Empirical studies are nowadays, mainstream approaches in software engineering research. This can be witnessed by the Google Scholar journal/conference ranking among the “Software System” subcategory. According to the ranking obtained on Jan 10, 2020, The journal “Empirical Software Engineering” has a higher ranking (7th) than “IEEE Transaction on Software Engineering” (8th), which is traditionally considered as the best journal in this field. Further, many presentations at other top conferences (ICSE, FSE, and ASE) are empirical natures and an emerging conference, MSR (“Mining Software Repositories”), precisely aims to empirical studies of software repositories which now wildly available thanks to Github and other alternatives.

So, what is wrong with this? Surely, Science is a study of empirical nature, isn’t it? “Induction” from the empirical data is a primary method of Science, isn’t it? However, the idea that Science is based on mere “induction” is a misconception.

Suppose we have data which suggest such, and such code metrics correlate the number of bugs. But is this correlation a fundamental/universal law? The correlation may depend on a particular programming language, programming paradigm, methodologies vogue only a handful of years, programming communities, application domains, etc. Of course, we can empirically study the factors which affect the correlation we just discover. However, whatever the results of further empirical studies are, we still have further doubt about universalities of these studies. This shows mere “induction” from data cannot prove any useful law.

Usually, most of (empirical, but not limited to) software engineering studies pose research questions based on a hypothesis. Then, these research questions are (in most cases) investigated empirically. For example, if someone thinks the length of function names affects the number of bugs, data from, say, a bug repository of Java programs are empirically studied, and the hypothesis is tested by statistical mean.

Unfortunately, a hypothesis considered by software engineering research is often “one-shot” in nature and does not form a systematic theory. Being a one-shot hypothesis, we cannot be sure about its scope, as stated above. Examining Java code repositories may not be sufficient, but there is no way to tell because of no background theory. Even a systematic theory is presented, they are not like theories of other fields of engineering in which rigorous mathematical formulations are employed. Therefore, rigorous verification nor falsification of a theory proposed is almost impossible.
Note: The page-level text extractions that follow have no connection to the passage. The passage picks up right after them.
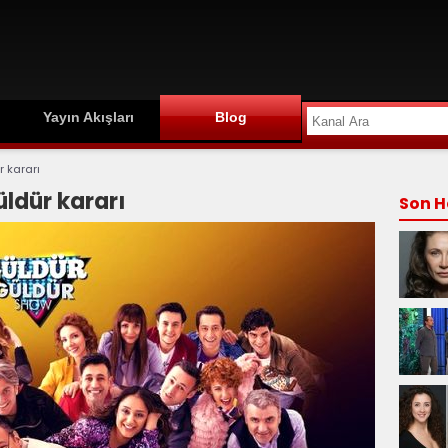
Yayın Akışları
Blog
 kararı
ldür kararı
Son H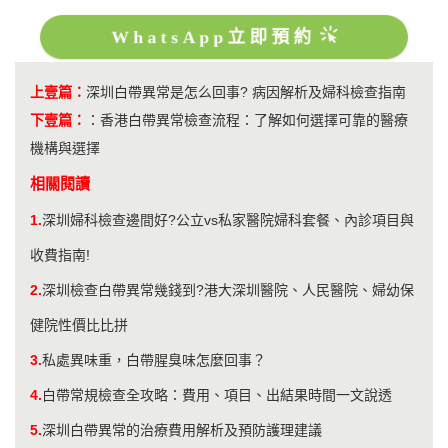
WhatsApp立即預約
上壹篇：
深圳白帶異常是怎么回事? 病因解析及婦科檢查指南
下壹篇：
：
香港白帶異常檢查流程：了解如何選擇可靠的醫療
機構與選擇
相關閱讀
1.
深圳婦科檢查邊間好?公立vs私家醫院婦科套餐、內診項目與
收費指南!
2.
深圳檢查白帶異常幾錢到?港大深圳醫院、人民醫院、婦幼保
健院性價比比拼
3.
私處異味重，白帶腥臭味怎麼回事？
4.
白帶常規檢查全攻略：費用、項目、出結果時間一文說透
5.
深圳白帶異常的治療費用解析及預防護理建議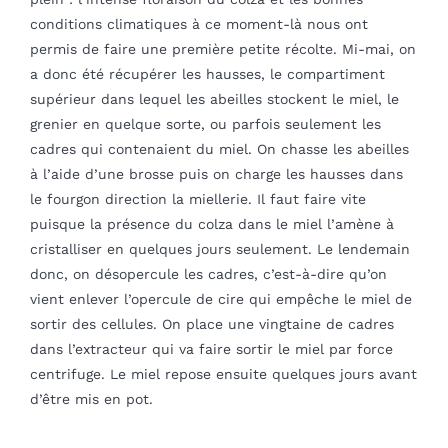
conditions climatiques à ce moment-là nous ont
permis de faire une première petite récolte. Mi-mai, on
a donc été récupérer les hausses, le compartiment
supérieur dans lequel les abeilles stockent le miel, le
grenier en quelque sorte, ou parfois seulement les
cadres qui contenaient du miel. On chasse les abeilles
à l’aide d’une brosse puis on charge les hausses dans
le fourgon direction la miellerie. Il faut faire vite
puisque la présence du colza dans le miel l’amène à
cristalliser en quelques jours seulement. Le lendemain
donc, on désopercule les cadres, c’est-à-dire qu’on
vient enlever l’opercule de cire qui empêche le miel de
sortir des cellules. On place une vingtaine de cadres
dans l’extracteur qui va faire sortir le miel par force
centrifuge. Le miel repose ensuite quelques jours avant
d’être mis en pot.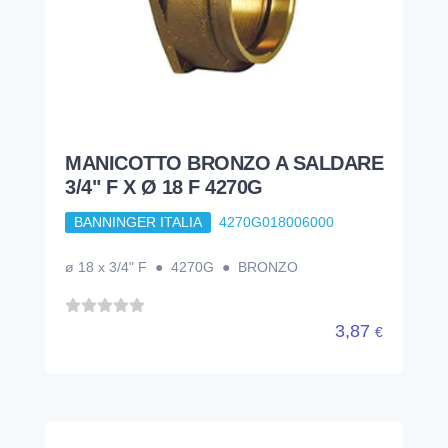
MANICOTTO BRONZO A SALDARE
3/4" F X Ø 18 F 4270G
BANNINGER ITALIA
4270G018006000
ø 18 x 3/4" F ● 4270G ● BRONZO
3,87
€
Is there no way to improve this situation? I don’t think so, because the software has rich background theories. Software (development) has two aspects. The first aspect is that it is about computer programs. We have mature and rich mathematical theories of programs and their computation. Further, software development is all about the human being. Therefore, we can employ phycology, sociology, economics, and other social science and humanities to study software development.

An interesting (so I think) possibility: code mutation is widely used for a “proxy” of bugs introduced by human programmers. It would be interesting if we investigate the effects of code mutation on program behaviors theoretically, so we no longer rely on empirical data to understand the results of code mutation. Then, the task remained is empirically test the hypothesis that code mutation has similar behavior to human bugs.